Dogs Rescued from Euthanasia
There are an estimated 3.3 million dogs that are abandoned each year in the USA and nearly 700,000 of them are euthanized each year.
Most of these discarded dogs are understandably frightened and become anti-social rendering many as unlikely to be adopted.
Fortunately, the tide is turning with the efforts of the rescue community as many organizations have been able to process and adopt out about half of all discarded dogs in the USA. Not all shelters are "kill" facilities and they are working well with the pounds and each other to serve the seemingly, never ending stream of misunderstood and abandoned dogs.
We are able to help most of these dogs restore their good nature so they can become purposeful companions to veterans, individuals and families. Those dogs not adopted by veterans will be adopted by members of the local community who have adopted our unique Method.
Sourcing Our Rescue Dogs
Throughout the years, Lynne and others associated with her have developed relationships with numerous dog shelters, dog pounds and activist individuals from the rescue community. This broad spectrum of sources offers a diverse pool of breeds and personality types that helps enable lasting pairings.

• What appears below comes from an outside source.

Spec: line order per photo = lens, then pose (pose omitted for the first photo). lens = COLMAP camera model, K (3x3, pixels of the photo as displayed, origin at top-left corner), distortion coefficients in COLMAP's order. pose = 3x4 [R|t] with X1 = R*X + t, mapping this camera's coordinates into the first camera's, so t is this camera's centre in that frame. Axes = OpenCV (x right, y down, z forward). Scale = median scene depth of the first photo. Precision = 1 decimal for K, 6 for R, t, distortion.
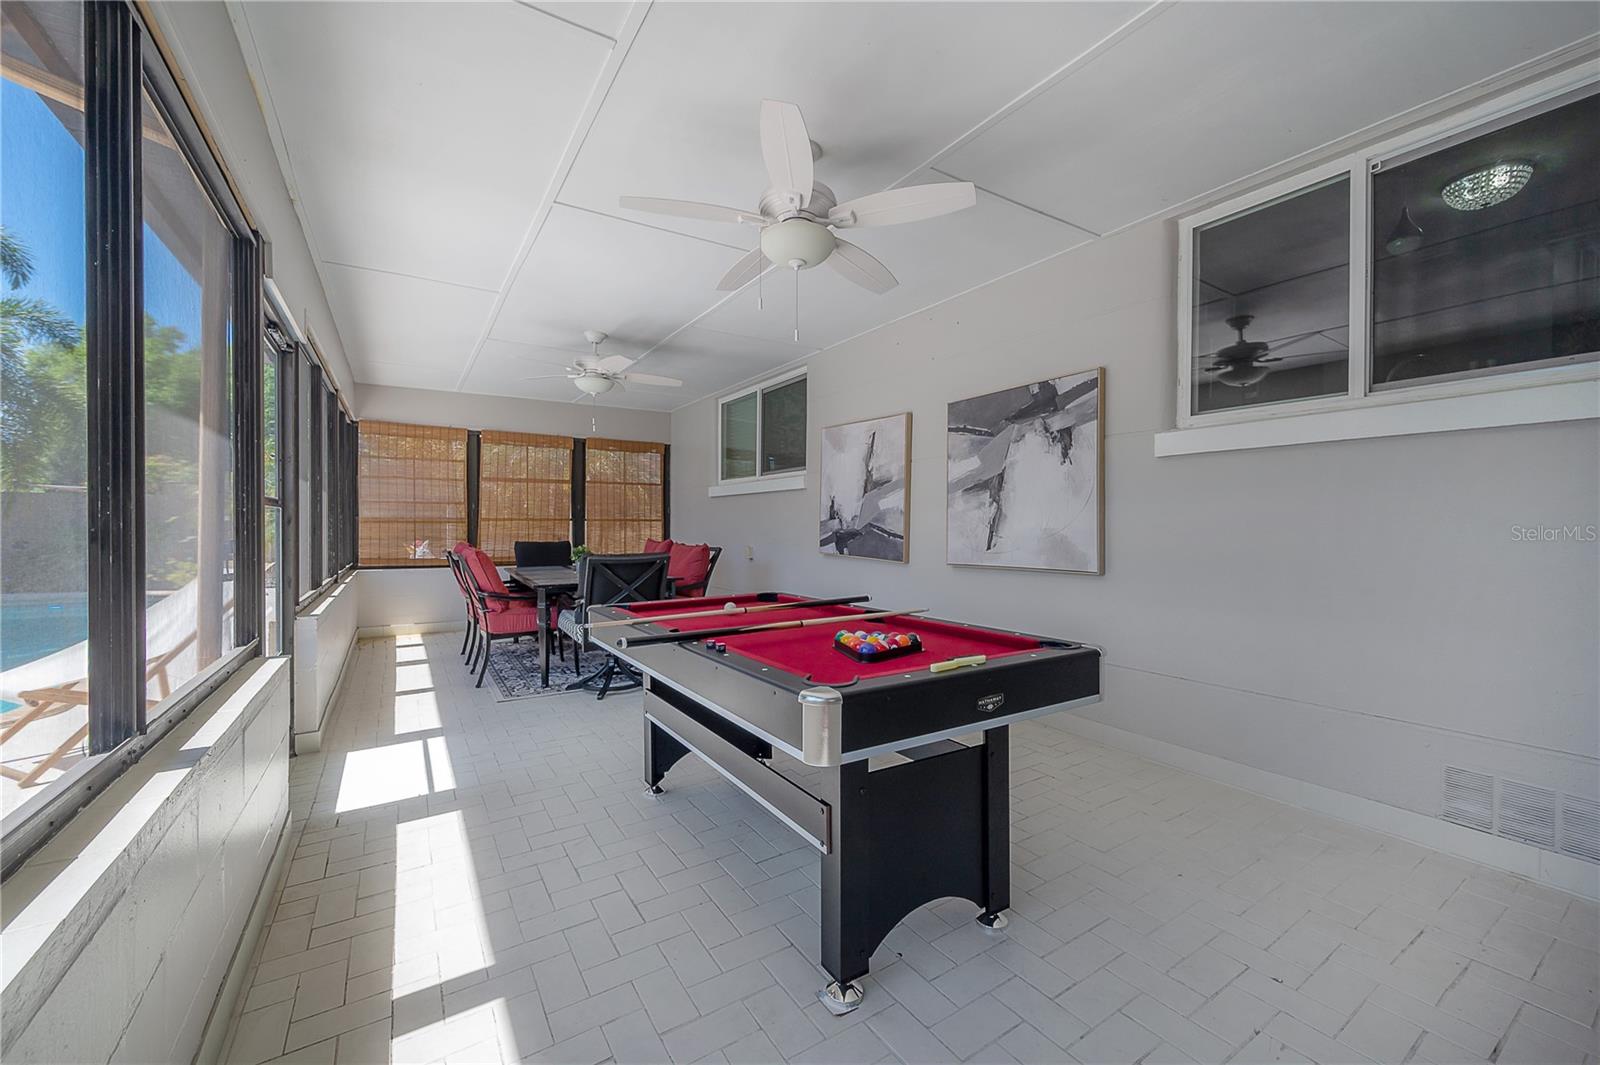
lens RADIAL K [[629.8, 0, 800.0], [0, 629.8, 532.5], [0, 0, 1]] dist [-0.002310, -0.000090]
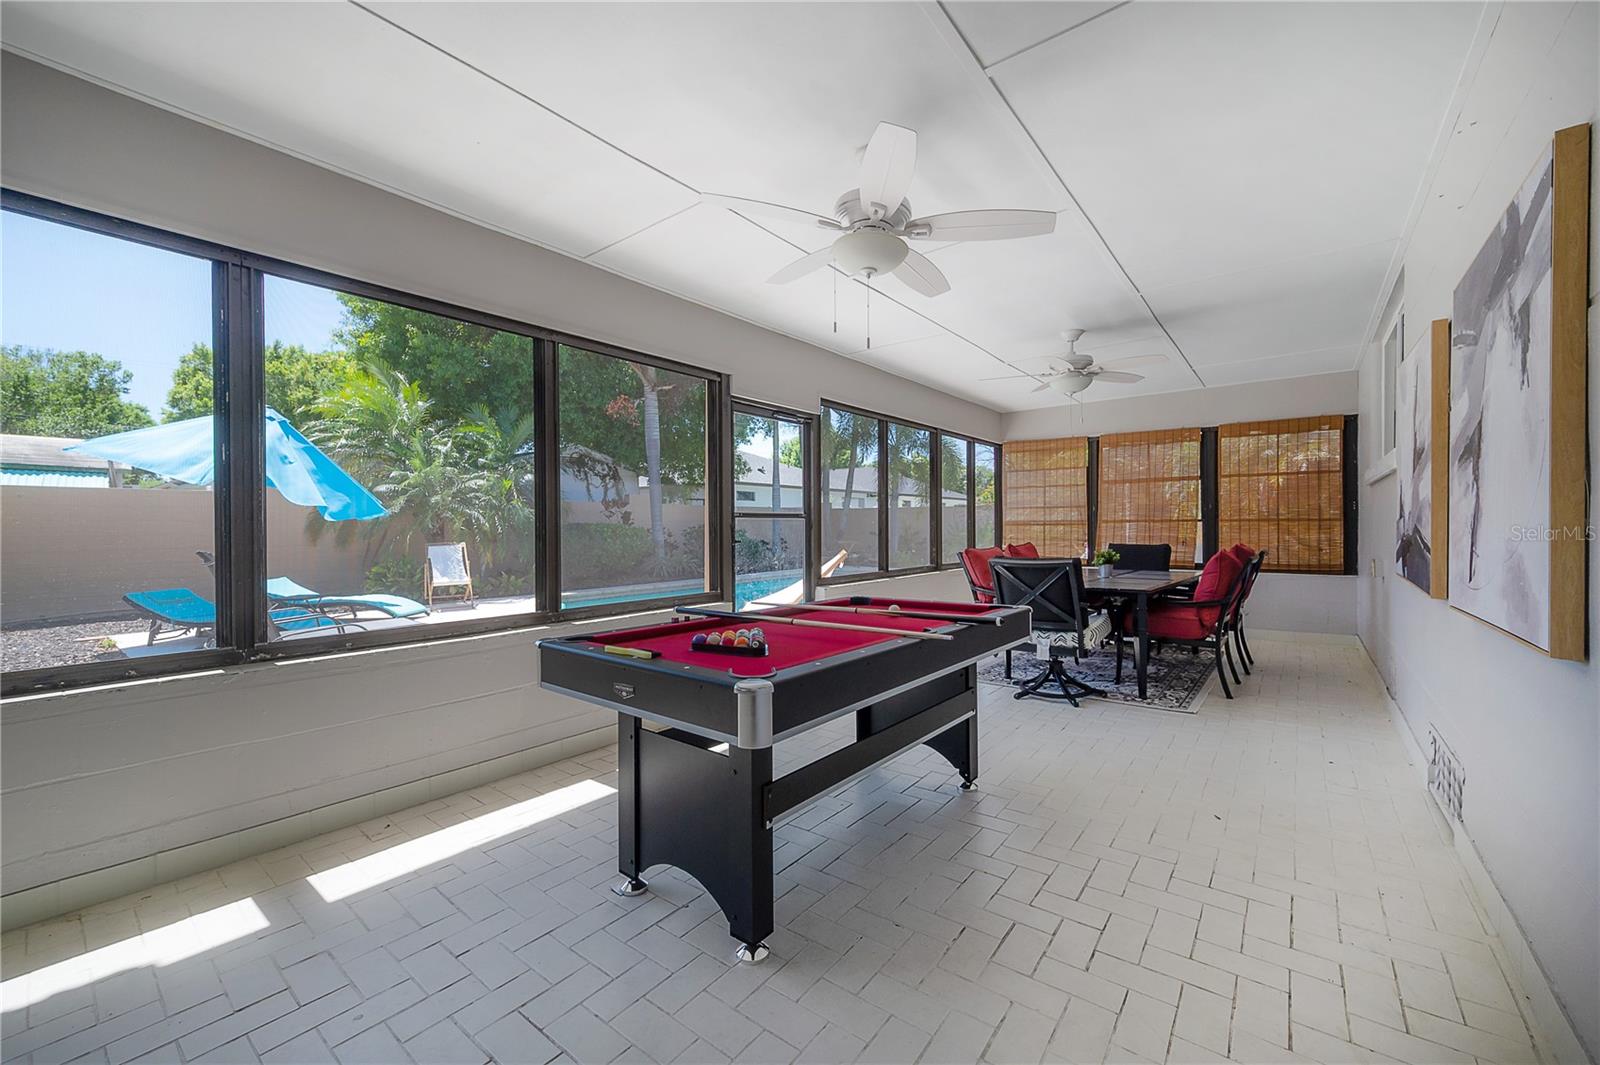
lens RADIAL K [[629.8, 0, 800.0], [0, 629.8, 532.5], [0, 0, 1]] dist [-0.002310, -0.000090]
pose [[0.340612, 0.005656, -0.940187, 0.311094], [-0.004800, 0.999979, 0.004277, -0.004908], [0.940192, 0.003056, 0.340633, 0.190024]]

As our operation expands, we will be coordinating with organizations like Massachusetts Animal Coalition and AniMatch to expand our reach beyond our state's boarders to ensure the safe and proper origins of those suppliers.
Rescue Dog Preparation
Our rescue dogs can be any breed and may already belong to a veteran. They will be prepared using Lynne's unique method, to be among dogs and people. They are familiar with how to naturally attune to both a dog and human pack, and they understand and obey the basic commands of a “Companion Dog”, as well, they exhibit appropriate behavior in public places. Our rescue dogs do not necessarily wear a vest; instead, all veterans will be supplied with an ID Card profiling both the veteran and their dog for public access.
Pack training involves re-learning the rules and boundaries that is true to their nature. These rules and boundaries can appear different depending on the dog and the environment, and a range of tendencies will need to be observed. Once they exhibit proper pack behavior, it is time to start with command sessions.
During the command sessions, we emphasize the dog’s comfort level in working with humans by introducing the basics of interaction. We also groom and crate train them on a regular basis. Each dog receives veterinarian care when they arrive at our facility, unless care has already been given.
The pack training and command sessions can take anywhere from a few days to a full month depending on the dog and its history. Through this process, they are ready to quickly adopt a deep, primary relationship with a person and become a trusted companion to the veteran.